_Your goal_
Wherever "pixel" turns up in the entries, copy out the line that holds it.

========================

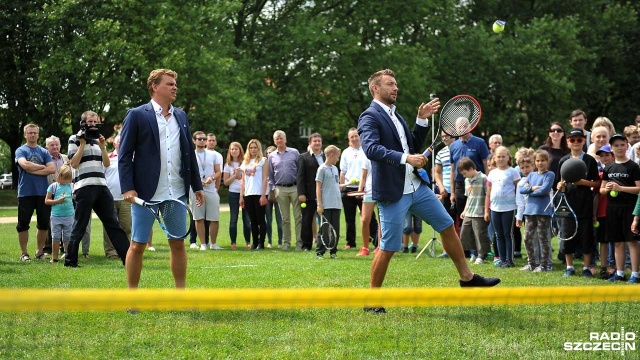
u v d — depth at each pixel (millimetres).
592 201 9336
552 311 6254
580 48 36250
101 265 10281
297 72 34875
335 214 12117
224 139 33219
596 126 10719
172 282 8234
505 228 10445
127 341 5359
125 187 6570
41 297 2811
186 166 6789
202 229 13641
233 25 35219
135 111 6617
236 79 31328
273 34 35312
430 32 36250
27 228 11164
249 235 14219
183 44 30094
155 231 17781
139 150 6633
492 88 37000
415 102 33875
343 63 34000
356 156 13906
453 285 8109
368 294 3227
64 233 10906
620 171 8820
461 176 11883
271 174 13758
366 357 4945
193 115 31266
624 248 8898
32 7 30625
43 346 5191
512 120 36812
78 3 29094
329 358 4910
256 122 35688
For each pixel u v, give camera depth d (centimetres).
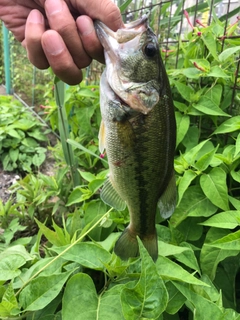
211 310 19
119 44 19
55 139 69
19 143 61
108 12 19
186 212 27
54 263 23
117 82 19
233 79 34
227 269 26
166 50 42
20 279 22
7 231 36
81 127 45
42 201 40
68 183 44
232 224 24
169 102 20
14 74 100
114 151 20
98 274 25
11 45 100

========================

_Written response_
u v d — depth at each pixel (millimetres).
For each pixel u v, give camera depth d (centimetres).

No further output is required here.